Instruction:
Taking the line that contains "Регистрационный номер ЭЛ № ФС 77 - 83686" as the first, copy each line exactly up to and including the last line below.

---------------

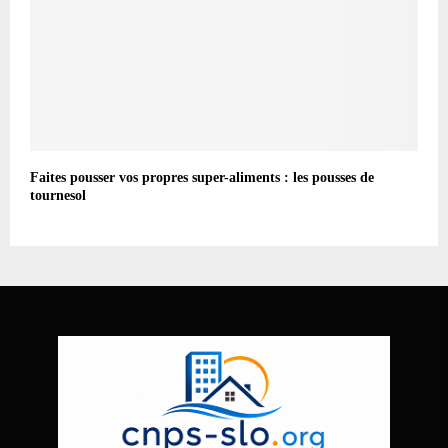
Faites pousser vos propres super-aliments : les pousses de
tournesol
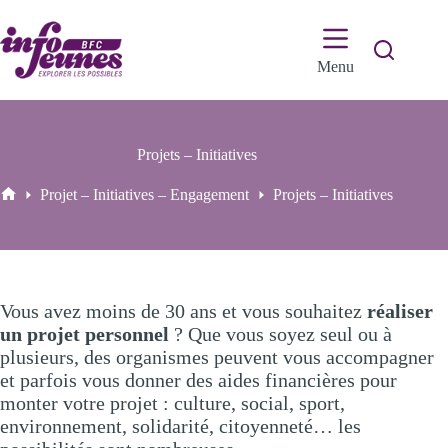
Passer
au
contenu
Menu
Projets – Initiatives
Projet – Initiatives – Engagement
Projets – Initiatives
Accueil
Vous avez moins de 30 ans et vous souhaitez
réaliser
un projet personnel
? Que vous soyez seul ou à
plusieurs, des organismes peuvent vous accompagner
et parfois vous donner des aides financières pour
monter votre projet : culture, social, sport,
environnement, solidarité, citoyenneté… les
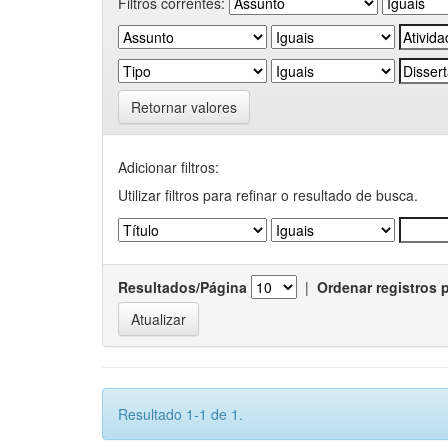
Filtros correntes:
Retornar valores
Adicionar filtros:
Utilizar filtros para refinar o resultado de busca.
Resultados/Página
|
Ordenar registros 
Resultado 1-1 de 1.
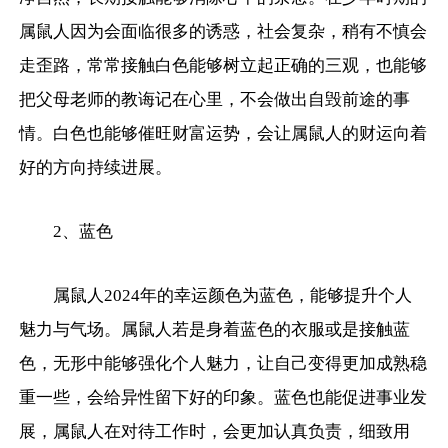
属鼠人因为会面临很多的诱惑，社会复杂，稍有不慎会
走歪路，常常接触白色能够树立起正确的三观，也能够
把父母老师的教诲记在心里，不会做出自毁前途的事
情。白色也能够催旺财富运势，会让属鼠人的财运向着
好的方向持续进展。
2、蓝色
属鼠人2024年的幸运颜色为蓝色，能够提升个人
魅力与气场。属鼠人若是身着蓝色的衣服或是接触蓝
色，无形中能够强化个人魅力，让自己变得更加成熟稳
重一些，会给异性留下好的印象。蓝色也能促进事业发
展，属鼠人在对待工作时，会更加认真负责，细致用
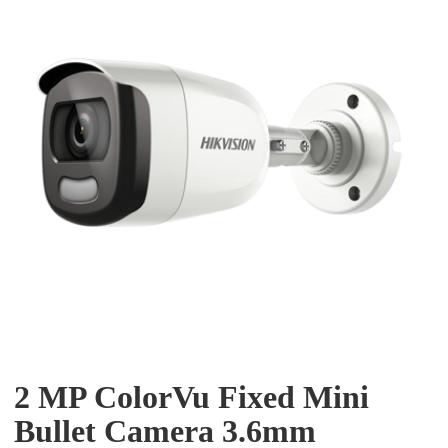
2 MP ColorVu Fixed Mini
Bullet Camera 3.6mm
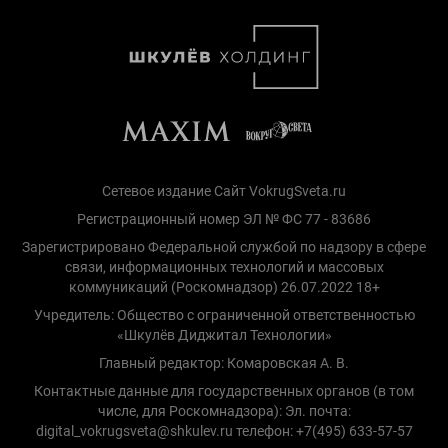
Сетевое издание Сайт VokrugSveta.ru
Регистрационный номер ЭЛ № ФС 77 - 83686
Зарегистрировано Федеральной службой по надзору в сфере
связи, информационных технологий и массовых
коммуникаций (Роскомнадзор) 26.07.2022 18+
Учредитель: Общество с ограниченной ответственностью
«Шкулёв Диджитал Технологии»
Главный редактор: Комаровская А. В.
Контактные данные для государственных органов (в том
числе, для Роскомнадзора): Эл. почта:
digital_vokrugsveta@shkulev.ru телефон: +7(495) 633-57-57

---------------

Solution to the problem:
Регистрационный номер ЭЛ № ФС 77 - 83686
Зарегистрировано Федеральной службой по надзору в сфере
связи, информационных технологий и массовых
коммуникаций (Роскомнадзор) 26.07.2022 18+
Учредитель: Общество с ограниченной ответственностью
«Шкулёв Диджитал Технологии»
Главный редактор: Комаровская А. В.
Контактные данные для государственных органов (в том
числе, для Роскомнадзора): Эл. почта:
digital_vokrugsveta@shkulev.ru телефон: +7(495) 633-57-57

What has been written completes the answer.